Kinetics and magnitude of nAb titers against homologous H77 strain. HCV pseudoparticles (HCVpps) were generated by cotransfection of HEK293T cells with HCV E1E2, MLV Gag-Pol packaging vector, and luciferase reporter plasmid, as previously described (36). Titrations of HCVpp were performed on Hep3B cells, and luciferase activity measured in relative light units (RLUs) using SpectraMax M3. Percent neutralization was calculated as 100 × [1 − yRLUtest/RLUcontrol]. nAb titers in animal sera are reported as 50% inhibitory dilution (ID₅₀) values, calculated using nonlinear curve fitting in GraphPad Prism.

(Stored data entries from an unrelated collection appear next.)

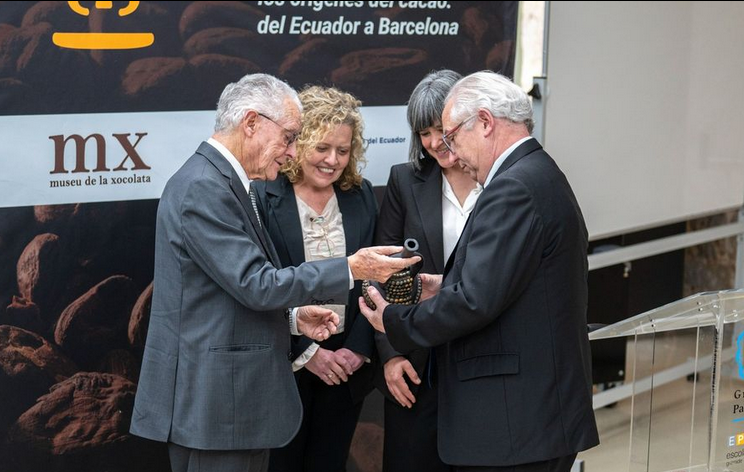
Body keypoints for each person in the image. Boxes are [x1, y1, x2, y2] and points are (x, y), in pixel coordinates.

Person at [130, 73, 419, 472]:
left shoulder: (224, 182)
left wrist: (295, 316)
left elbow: (228, 292)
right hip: (215, 405)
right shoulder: (205, 187)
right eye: (289, 137)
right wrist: (352, 267)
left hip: (229, 404)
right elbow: (256, 284)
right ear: (251, 123)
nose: (290, 151)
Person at [360, 71, 599, 471]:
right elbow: (505, 283)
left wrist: (393, 319)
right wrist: (441, 285)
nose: (449, 150)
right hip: (533, 417)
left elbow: (474, 301)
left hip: (514, 423)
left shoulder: (512, 188)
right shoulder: (539, 172)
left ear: (486, 123)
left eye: (452, 136)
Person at [252, 85, 376, 472]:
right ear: (298, 141)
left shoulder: (361, 195)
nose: (332, 160)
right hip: (284, 368)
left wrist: (357, 350)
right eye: (322, 147)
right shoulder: (262, 195)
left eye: (343, 150)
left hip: (347, 368)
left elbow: (376, 280)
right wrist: (307, 353)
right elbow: (259, 284)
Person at [373, 70, 479, 472]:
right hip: (416, 364)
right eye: (423, 133)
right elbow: (377, 273)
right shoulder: (405, 180)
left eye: (441, 129)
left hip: (479, 357)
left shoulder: (502, 182)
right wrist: (391, 354)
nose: (434, 143)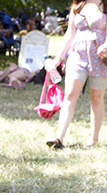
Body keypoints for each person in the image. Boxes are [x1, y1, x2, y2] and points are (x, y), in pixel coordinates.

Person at [47, 0, 107, 149]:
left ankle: (93, 140)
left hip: (100, 59)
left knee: (97, 98)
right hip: (77, 56)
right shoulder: (78, 5)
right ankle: (59, 138)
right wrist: (59, 58)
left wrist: (106, 45)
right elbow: (70, 33)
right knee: (69, 96)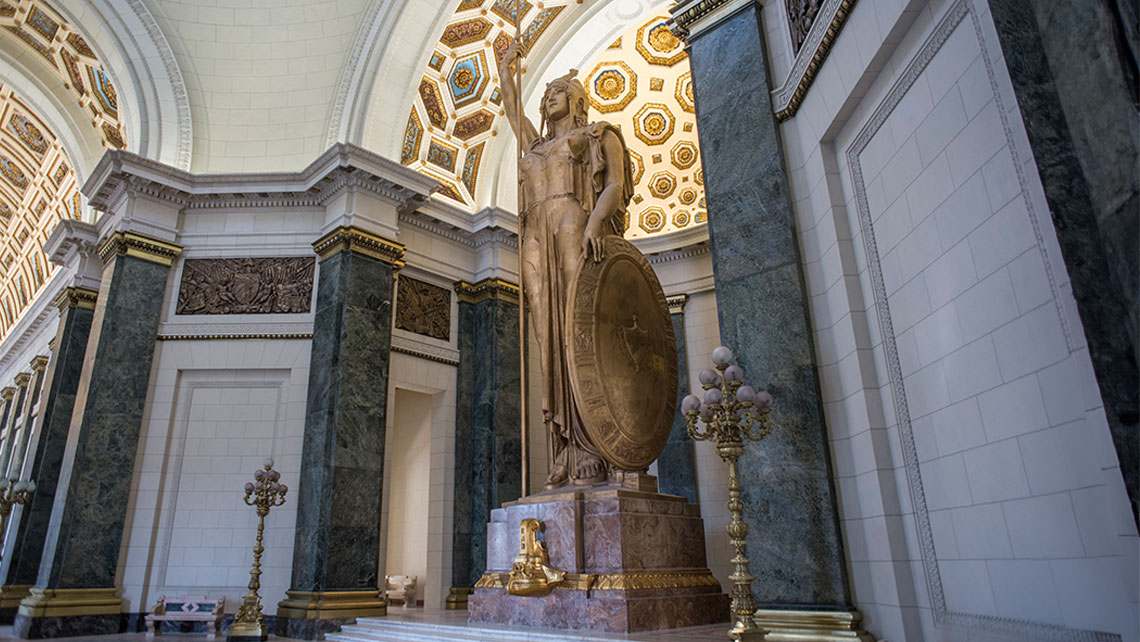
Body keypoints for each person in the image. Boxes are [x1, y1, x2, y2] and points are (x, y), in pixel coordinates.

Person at [499, 43, 634, 488]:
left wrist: (597, 221)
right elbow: (515, 109)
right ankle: (563, 445)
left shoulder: (598, 134)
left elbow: (614, 183)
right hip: (535, 235)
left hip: (574, 221)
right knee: (548, 337)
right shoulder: (536, 144)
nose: (548, 97)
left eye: (557, 90)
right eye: (546, 93)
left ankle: (593, 445)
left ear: (576, 99)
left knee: (579, 331)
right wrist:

Neutralization kinetics were determined by inhibition of homologous HCVpp (H77) using serial dilutions of serum collected on days 28, 35, 42, and 49. Blue dots represent serum samples from HEK293 sE2-immunized mice, green dots represent samples from Sf9 sE2-immunized mice, and black bars indicate geometric means. One Sf9 E2-immunized mouse had insufficient day 35 serum available for testing; thus, four rather than five points are shown for that group and day. P values were determined using GraphPad Prism 7 with Kruskal-Wallis ANOVA, and significant P values between immunized groups are indicated (*, P < 0.05).

FIG 9

Breadth of neutralization against HCV genotypes 1 to 6. HCVpps generated with functional E1E2 clones derived from six diverse HCV genotypes, gt1a (H77c, UNKP1.1.1), gt1b (UNKP1.20.3, UNKP1.21.2), gt2a (J6, JFH), gt2b (UNKP2.4.1), gt2i (UNKP2.1.2), gt3 (UNKP3.2.2), gt4 (UNKP4.2.1), gt5 (UNKP5.1.1), and gt6 (UNKP6.1.1), were assessed for their neutralization sensitivity (50% neutralization titer [ID₅₀]) to CD-1 mouse serum samples immunized with HEK293-derived sE2 (blue dots) and Sf9-derived sE2 (green dots), using HuH7 target cells. Geometric mean ID₅₀ values are shown as black bars. P values were determined using GraphPad Prism 7 with Kruskal-Wallis ANOVA, and significant P values between immunized groups are indicated (*, P < 0.05).